JAKARTA – Harga saham PT Barito Renewables Energy Tbk (BREN) dan PT Dian Swastatika Sentosa Tbk (DSSA) terkoreksi tajam dalam perdagangan intraday, Selasa (21/4). Penurunan ini terjadi pasca pengumuman terbaru dari Morgan Stanley Capital International (MSCI) terkait tinjauan indeks periode Mei 2026.
Hingga sesi perdagangan berlangsung, saham BREN merosot 7,95% ke level Rp 6.075 per lembar. Sementara itu, saham DSSA mencatatkan pelemahan lebih dalam sebesar 13,76% ke posisi Rp 2.820 per saham.

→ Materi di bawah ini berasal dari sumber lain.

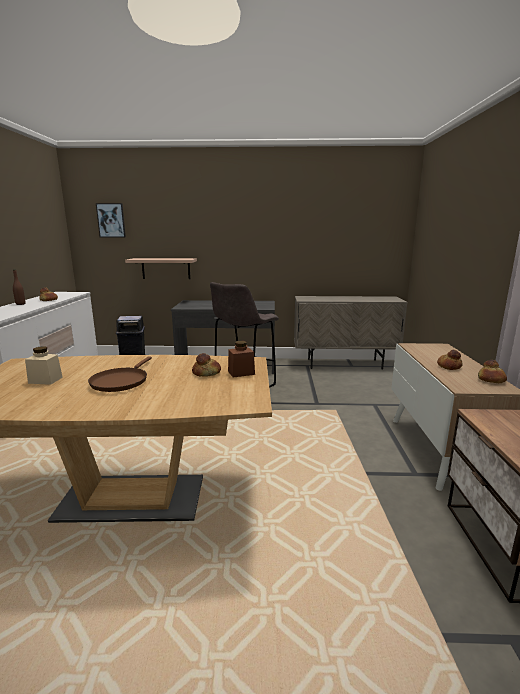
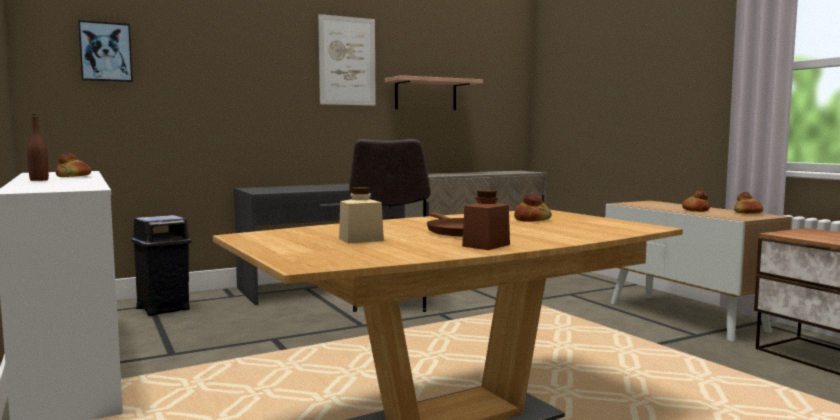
camera: 30 degrees left, 10 degrees down
(166, 268) = (204, 136): shelf -> shelf (426, 94)
(241, 373) = (565, 217): brown jar -> brown jar (486, 245)
(257, 217) = (347, 61): none -> picture

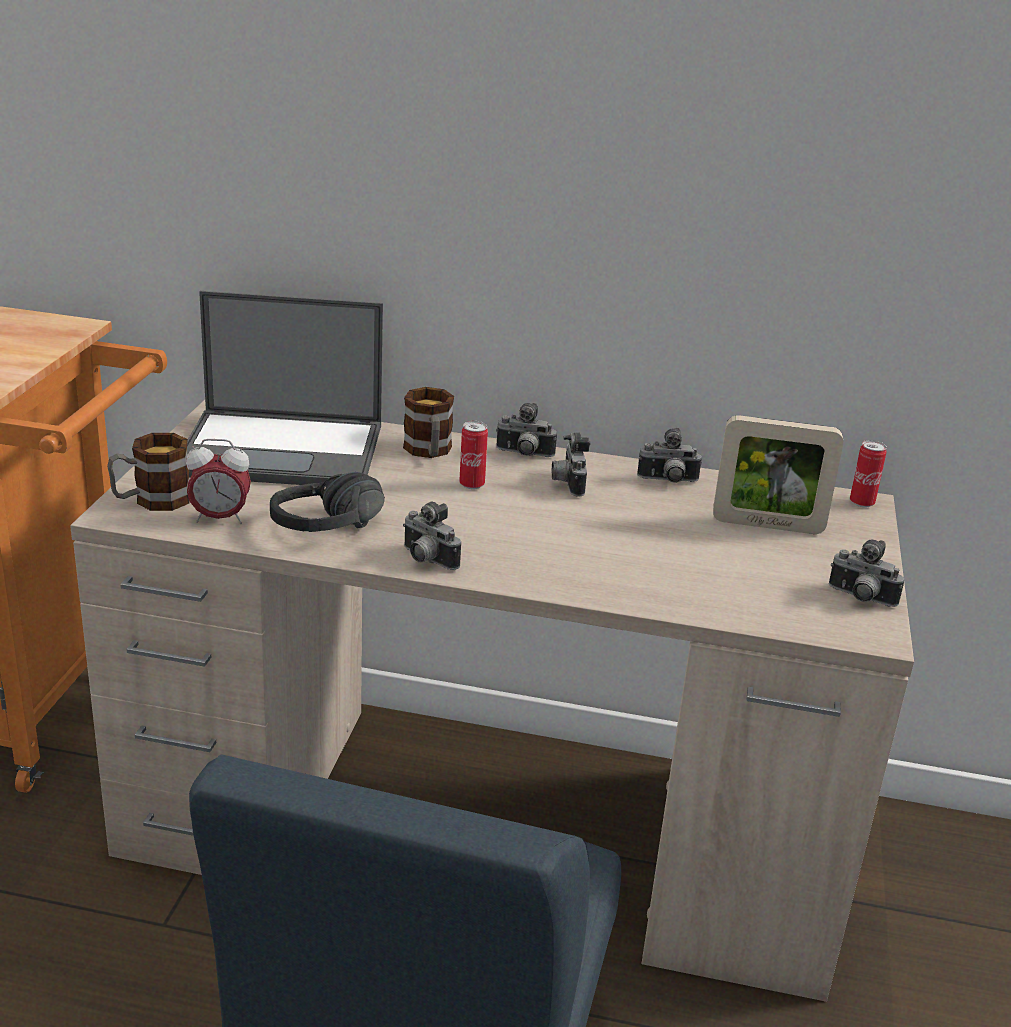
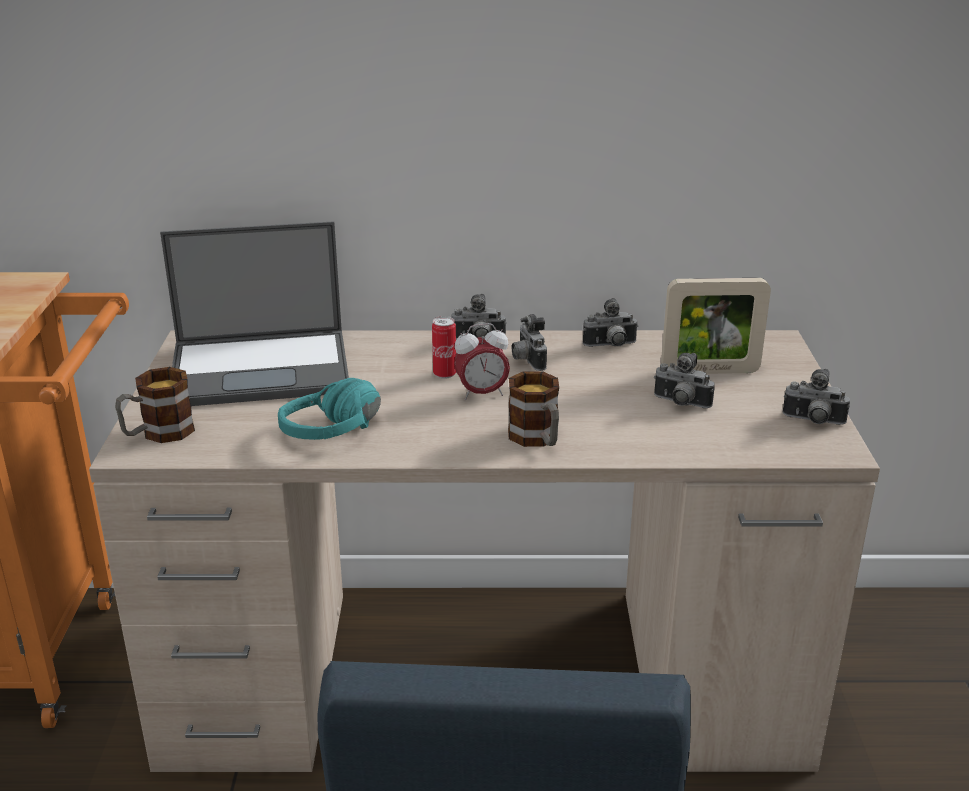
camera: 10 degrees left, 0 degrees up
(220, 518) = (230, 440): alarm clock -> alarm clock (481, 394)
(336, 533) = (343, 437): black headphones -> turquoise headphones
(426, 560) = (434, 448): camera -> camera (680, 404)
(429, 452) = (394, 351): mug -> mug (537, 439)
(861, 503) = (776, 340): can -> none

Aksi jual pada kedua saham tersebut dipicu oleh keputusan MSCI yang tetap mempertahankan pembatasan terhadap emiten asal Indonesia dalam tinjauan indeks Mei 2026. MSCI memutuskan tidak menambahkan saham Indonesia ke dalam MSCI Investable Market Index (MIM).
Selain itu, MSCI membekukan peningkatan inklusi investor asing serta membatasi jumlah saham Indonesia yang dapat masuk ke dalam indeks. Otoritas indeks global ini juga menahan migrasi saham antar segmen, termasuk perpindahan dari indeks kapitalisasi kecil ke indeks standar.
Dalam pengumuman resminya, MSCI menegaskan akan menghapus saham-saham yang teridentifikasi memiliki konsentrasi kepemilikan tinggi atau high shareholding concentration (HSC). MSCI juga berwenang menggunakan data pengungkapan pemegang saham di atas 1% untuk menyesuaikan estimasi *free float* emiten.
BREN dan DSSA sendiri masuk dalam daftar saham dengan HSC per 31 Maret 2026. Berdasarkan data Bursa Efek Indonesia (BEI), tingkat kepemilikan saham BREN oleh kelompok tertentu mencapai 97,31%, sementara DSSA berada di angka 95,71%.
Akibat penetapan kriteria tersebut, BREN dan DSSA resmi masuk dalam daftar saham yang akan didepak dari indeks MSCI Global Standard.